Research and Innovation – Italian excellence beats Hi-Tech giants
Across Italy and Europe, top-tier research is being conducted both in universities and in centers of excellence. A prime example comes from Trento: Fondazione Bruno Kessler (FBK), and specifically the Technologies of Vision (TeV) Unit, recently secured first place in the prestigious international BOP Benchmark for 6D Object Pose Estimation Challenge 2024. This competition focuses on image recognition algorithms that do not rely on a training phase with the FreeZe v2 method.
This achievement is remarkable: the FBK team outperformed 50 global competitors, including heavyweight players like NVIDIA, Meta, and Naver Labs.
It’s proof that world-class innovation can emerge even outside major metropolitan areas—what’s needed is talent, vision, and strategic investment.
Today it’s cutting-edge research; tomorrow it could translate into real-world applications: in space technologies, satellite systems, security, infrastructure maintenance, and advanced manufacturing.

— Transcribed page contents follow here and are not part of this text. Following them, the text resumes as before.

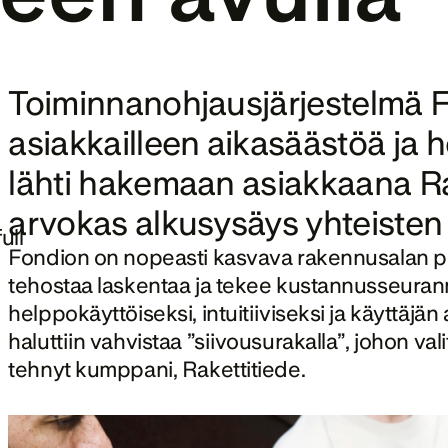
Toiminnanohjausjärjestelmä 
F
asiakkailleen aikasäästöä ja h
lähti hakemaan asiakkaana Rake
arvokas alkusysäys yhteisten 
ll 
Fondion on nopeasti kasvava rakennusalan pa
tehostaa laskentaa ja tekee kustannusseuranna
helppokäyttöiseksi, intuitiiviseksi ja käyttäjän
haluttiin vahvistaa ”siivousurakalla”, johon val
tehnyt kumppani, Rakettitiede. 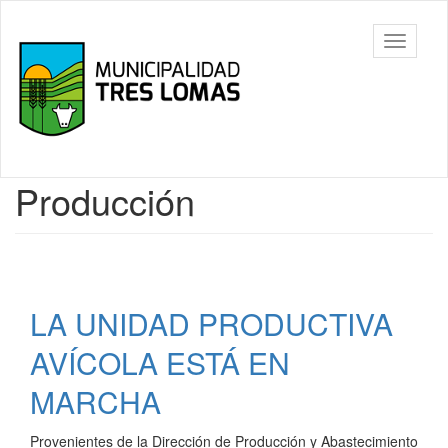
Ir
al
Tres
Mostrar/
contenido
Lomas
barra
principal
de
navegac
Contenido
Producción
principal
LA UNIDAD PRODUCTIVA
AVÍCOLA ESTÁ EN
MARCHA
Provenientes de la Dirección de Producción y Abastecimiento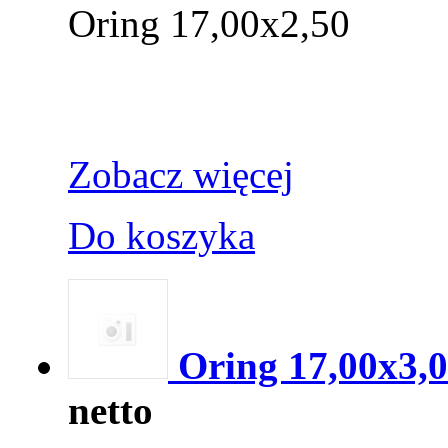
Oring 17,00x2,50
Zobacz więcej
Do koszyka
Oring 17,00x3,
netto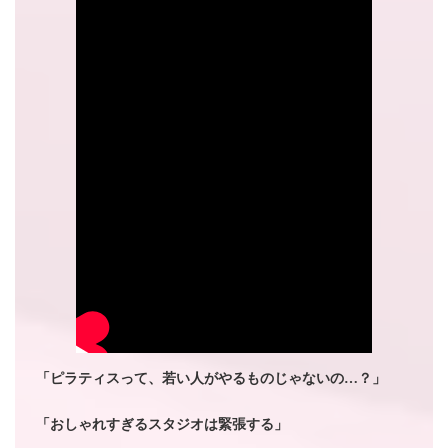
「ピラティスって、若い人がやるものじゃないの…？」
「おしゃれすぎるスタジオは緊張する」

The next challenge is technology transfer—this requires policies that link research outcomes with industry, support the creation of a thriving entrepreneurial ecosystem, and provide the necessary funding.
LANGUAGE, VISION AND ROBOTICS: THE PROJECT THAT AIMS TO MAKE THE ROBOT UNDERSTAND WHAT TO DO, HOW AND WHERE
The Technologies of Vision Unit at FBK is also pioneering a highly innovative project that merges natural language processing, machine vision, and robotic manipulation. The goal is ambitious: to enable a robot to interpret written or spoken commands, understand the visual environment in front of it, and take appropriate action autonomously and reliably. The focus lies on robotic manipulation—specifically, a robot’s ability to interact physically with objects: to grasp, move, or avoid them.

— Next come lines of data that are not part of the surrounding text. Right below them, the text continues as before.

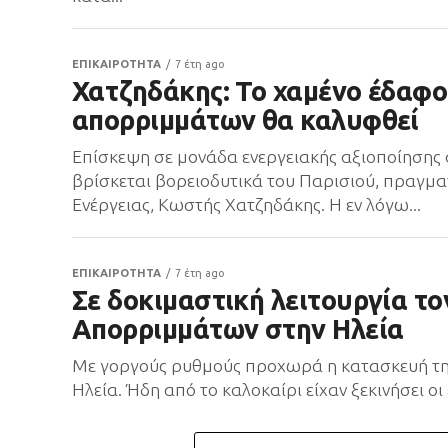
ΕΠΙΚΑΙΡΟΤΗΤΑ
7 έτη ago
Χατζηδάκης: Το χαμένο έδαφο
απορριμμάτων θα καλυφθεί
Επίσκεψη σε μονάδα ενεργειακής αξιοποίησης α
βρίσκεται βορειοδυτικά του Παρισιού, πραγμα
Ενέργειας, Κωστής Χατζηδάκης. Η εν λόγω...
ΕΠΙΚΑΙΡΟΤΗΤΑ
7 έτη ago
Σε δοκιμαστική λειτουργία τ
Απορριμμάτων στην Ηλεία
Με γοργούς ρυθμούς προχωρά η κατασκευή τη
Ηλεία. Ήδη από το καλοκαίρι είχαν ξεκινήσει οι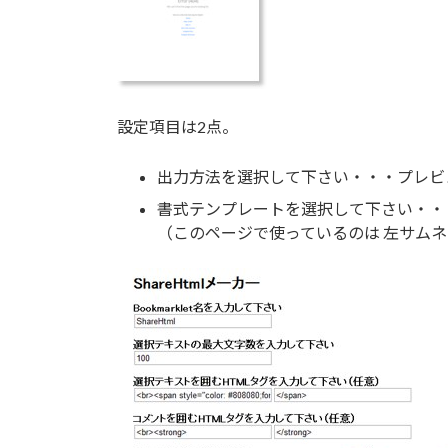
設定項目は2点。
出力方法を選択して下さい・・・プレビ
書式テンプレートを選択して下さい・・
（このページで使っているのは 左サムネ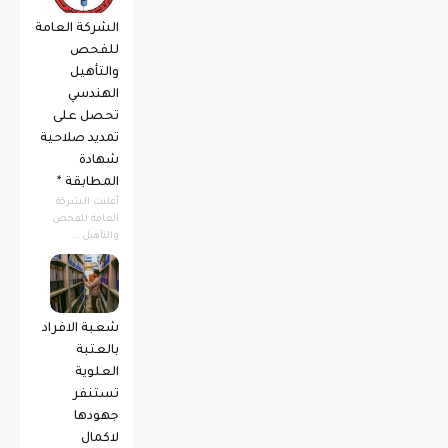
الشركة العامة
للفحص
والتأهيل
الهندسي
تحصل على
تمديد صلاحية
شهادة
المطابقة *
أعلنت الشركة
العامة للفحص
والتأهيل...
شعبة الافراد
بالعتبة
العلوية
تستنفر
جهودها
لاكمال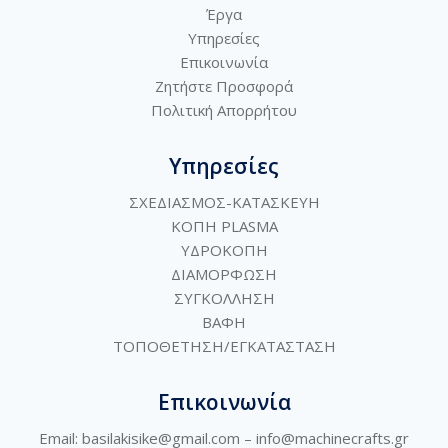
Έργα
Υπηρεσίες
Επικοινωνία
Ζητήστε Προσφορά
Πολιτική
Απορρήτου
Υπηρεσίες
ΣΧΕΔΙΑΣΜΟΣ-ΚΑΤΑΣΚΕΥΗ
ΚΟΠΗ PLASMA
ΥΔΡΟΚΟΠΗ
ΔΙΑΜΟΡΦΩΣΗ
ΣΥΓΚΟΛΛΗΣΗ
ΒΑΦΗ
ΤΟΠΟΘΕΤΗΣΗ/ΕΓΚΑΤΑΣΤΑΣΗ
Επικοινωνία
Email: basilakisike@gmail.com –
info@machinecrafts.gr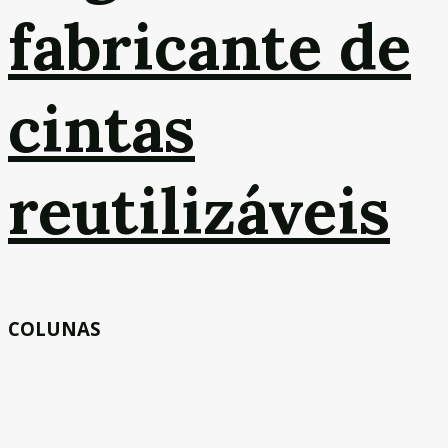
fabricante de
cintas
reutilizáveis
COLUNAS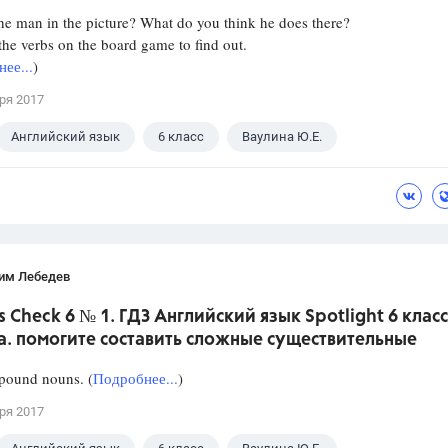
he man in the picture? What do you think he does there?
he verbs on the board game to find out.
ее...
)
ря 2017
Английский язык
6 класс
Ваулина Ю.Е.
им Лебедев
s Check 6 № 1. ГДЗ Английский язык Spotlight 6 класс
а. помогите составить сложные существительные
ound nouns. (
Подробнее...
)
ря 2017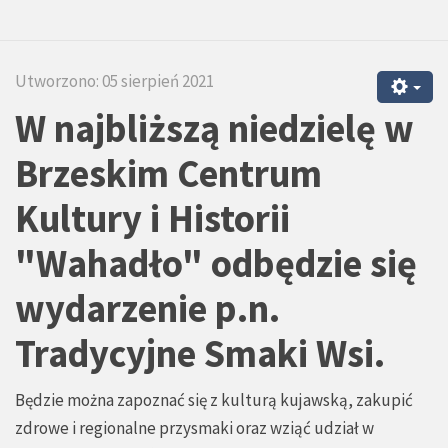
Utworzono: 05 sierpień 2021
W najbliższą niedzielę w
Brzeskim Centrum
Kultury i Historii
"Wahadło" odbędzie się
wydarzenie p.n.
Tradycyjne Smaki Wsi.
Będzie można zapoznać się z kulturą kujawską, zakupić
zdrowe i regionalne przysmaki oraz wziąć udział w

A major technical hurdle is developing a form of “spatial reasoning” in the robot—for example, recognizing whether an object is directly accessible or whether others must first be moved in a cluttered scene. The project uses advanced language models like GPT-4, combined with internally developed algorithms designed to address gaps in spatial understanding—a known limitation of current large language models. To further enhance these abilities, the team is also exploring ways to generate targeted training data.

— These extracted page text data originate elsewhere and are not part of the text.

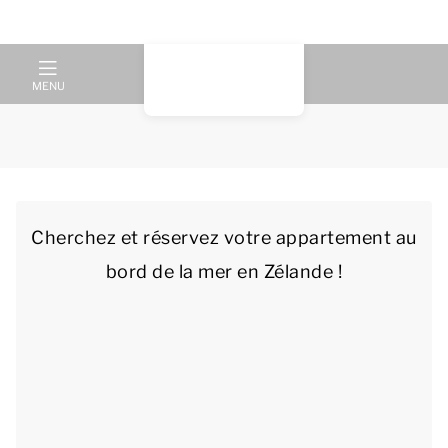
MENU
Cherchez et réservez votre appartement au
bord de la mer en Zélande !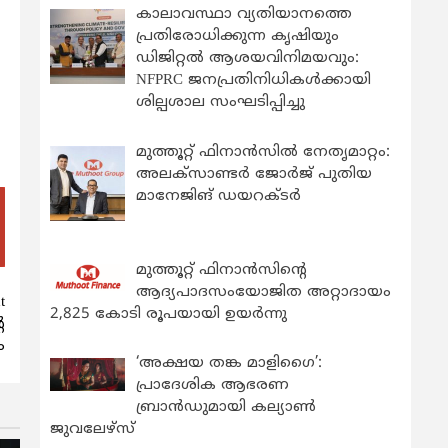
കാലാവസ്ഥാ വ്യതിയാനത്തെ
പ്രതിരോധിക്കുന്ന കൃഷിയും
ഡിജിറ്റൽ ആശയവിനിമയവും:
NFPRC ജനപ്രതിനിധികൾക്കായി
ശില്പശാല സംഘടിപ്പിച്ചു
മുത്തൂറ്റ് ഫിനാൻസിൽ നേതൃമാറ്റം:
അലക്സാണ്ടർ ജോർജ് പുതിയ
മാനേജിങ് ഡയറക്ടർ
മുത്തൂറ്റ് ഫിനാൻസിന്റെ
ആദ്യപാദസംയോജിത അറ്റാദായം
t
2,825 കോടി രൂപയായി ഉയർന്നു
െ
ം
‘അക്ഷയ തങ്ക മാളിഗൈ’:
പ്രാദേശിക ആഭരണ
ബ്രാന്‍ഡുമായി കല്യാണ്‍
ജുവലേഴ്‌സ്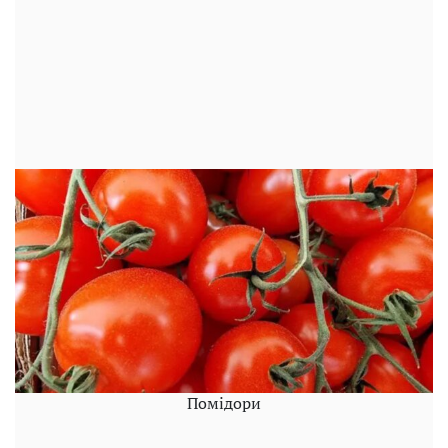
Помідори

The system utilizes a 3D camera capable of capturing both color and depth information using a point cloud representation. A QR code placed on the robotic arm enables calibration between the camera and the arm’s reference system. The process operates as follows: the user provides an image of the scene accompanied by a command (e.g., ‘pick up the cup to the left of the bottle’); the model parses the input and outputs the optimal grasp location. The robot, using a reverse kinematics system, then executes the action, avoiding collisions with itself, the camera, or the surrounding environment.
In leading laboratories like FBK’s, work is advancing toward a unified Visual-Language-Action Model—a single neural network that seamlessly integrates vision, language, and action. High-precision industrial cameras (with 0.2 mm accuracy and costing over €15,000) are already being used to test the system in complex environments.
The first public paper on this work has already been released, and FBK’s robotics lab is now one of the pioneers in Italy integrating natural language, computer vision, and robotic manipulation, a field with strong potential for industrial and scientific collaboration.
The cover image features the FBK team: Fabio Poiesi, Davide Boscaini, Andrea Caraffa, and Amir Hamza.